Early this year the world commemorated the International Day of Forests, with the Food and Agriculture Organisation (FAO) joining Uganda to reiterate their commitment to restoring forests and degraded lands, as well as calling for action to reduce deforestation.
The call for forest restoration and better management of the ecosystem was made during a high level national dialogue organised jointly by FAO, the European Union, Sweden and the Ministry of Water and Environment.
According FAO, Uganda loses about 122,000 hectares of forests every year.
The experts noted that dealing with the challenge of loss of forests and biodiversity requires innovative approaches.
During the 2014 Climate Change Summit, Uganda pledged to restore 2.5 million hectares of degraded forest land by 2030.
The government has also started a campaign to plant 40 million trees particularly indigenous species every year.
As such scientists at the National Agricultural Forestry Resources Research Institute (NaFORRI) have come on board with a research initiative where they are breeding exotic tree species that can grow in drylands of the country.
Planting trees in drylands
Citing the FAO 2019 report about forest cover in the drylands, the experts note that covering about 41 per cent of the earth’s land surface, more than 6 billion hectares, distributed among all continents, drylands are home to an estimated two billion people with about 90 per cent of them in developing countries.

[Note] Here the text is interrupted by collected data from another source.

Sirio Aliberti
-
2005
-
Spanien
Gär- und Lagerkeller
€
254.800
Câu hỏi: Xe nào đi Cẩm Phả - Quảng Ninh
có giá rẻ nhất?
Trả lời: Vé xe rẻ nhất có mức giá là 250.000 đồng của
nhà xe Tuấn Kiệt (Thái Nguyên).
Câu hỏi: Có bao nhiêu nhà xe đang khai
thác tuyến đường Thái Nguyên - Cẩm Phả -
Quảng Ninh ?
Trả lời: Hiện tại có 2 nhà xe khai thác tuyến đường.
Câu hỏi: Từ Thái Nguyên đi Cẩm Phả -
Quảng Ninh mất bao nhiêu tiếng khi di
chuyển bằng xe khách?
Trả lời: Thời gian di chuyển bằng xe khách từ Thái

“These ecosystems are vulnerable to water shortage, drought, desertification, land use and degradation and climate change impacts with dangerous ramifications for the food security, livelihood and wellbeing of their populations,” read part of the report.
Dr Isaac Kinyingi, programme leader forest conservation and management research at NaFORRI, explained that trees and forests in these lands help mitigate the challenges through provision of economic products. They also provide vital environmental services such as habitat for biodiversity, prevention of erosion and desertification and regulation of water and soil fertility.

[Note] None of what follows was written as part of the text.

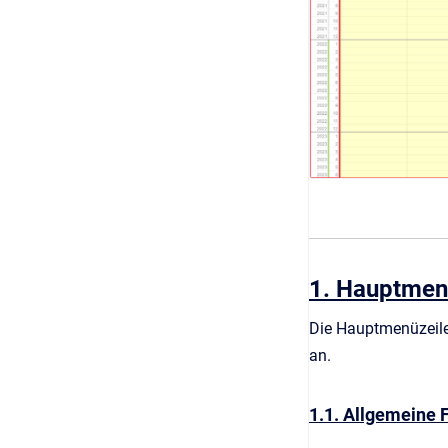
1. Hauptmenü
Die Hauptmenüzeile 
an.
1.1. Allgemeine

To him, urgent action is needed to improve the management and restoration of drylands and this means a comprehensive understanding of the global and regional threats to drylands and their populations is required to pinpoint what interventions are needed and where.
Unfortunately, the monitoring of dry land ecosystems has not attracted as much attention as that of other ecosystems such as humid tropical forests.

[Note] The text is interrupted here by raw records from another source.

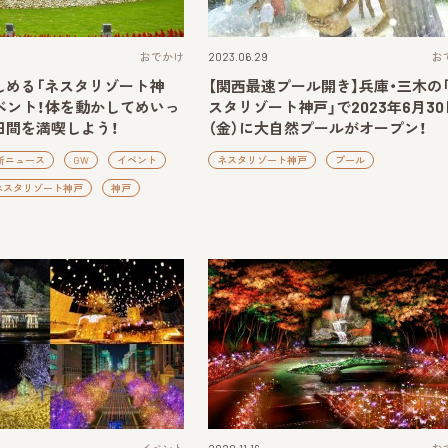
おでかけ
2023.06.29
お
しめる「ネスタリゾート神
【関西最速プール開き】兵庫・三木の
ベント！体を動かしてめいっ
スタリゾート神戸」で2023年6月30
日間を満喫しよう！
（金）に大自然プールがオープン！
新ニュース
GW
イベント
ネスタリゾート神戸
プール
ネスタリゾート神戸
神戸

Therefore, he says, for the case of Uganda his team been driving a research agenda where they are testing seven tree hybrid tree species in the cattle corridor areas.
The various tree species
The tree species which are now under trial sites at Nakasongola, Mbarara, Kazo Kiruhura and Nabilatuk among others include Melia volkensii Uganda species and Melia volkensii Kenya species.
They are a tree species endemic to the semi-arid areas of eastern Africa. Its natural range falls within areas which are characterised by dry bush land and wooded grassland, lying between 400 and 1600 metres above sea level. Recently, there has been increased awareness about its importance as a potential plantation species for timber production in Uganda.
Gmelina arborea Roxb originating from verbenaceae family. It is a fast growing tree frequently planted in dry land plantations to produce wood for light construction, crafts, decorative surfaces, pulp, fuel and charcoal.
The species is also planted in taungya (land initially cleared for crop growing) systems with short-rotation crops and as a shade tree for coffee and cacao. The third species is Terminalia schimperiana which is a broadleaved small tree species that can reach up to 14 metres, variably in semi- arid area depending on the climate.
It can be found in open forest habitats with more than 1300 mm of rainfall per year. When it is found in closed forest, it is typically part of the forest canopy. Others are Eucalyptus hybrid GC550 and Eucalyptus GC596, which are resistant against pests such as termite attack which are common in dryland areas.
The other tree species under research by the scientists is Grevillea Robusta which is a deciduous tree shedding its leaves annually with a conical crown. It can grow 12 - 25 metres tall with exceptional specimens up to 40 metres and can be free of branches for up to 15 metres with an oval leafy crown.
Dr Kiyingi explained that already some farmers are growing some of the tree species and his team has acquired cuttings from two specific farmers growing them in the central region for commercialisation.
The tree species can be grown from seed and propagated seedlings in nursery beds. Once it is raised into seedlings, the scientists identify the quality growing types which are then transferred in the trial fields. The spacing for planting is 3m by 3m.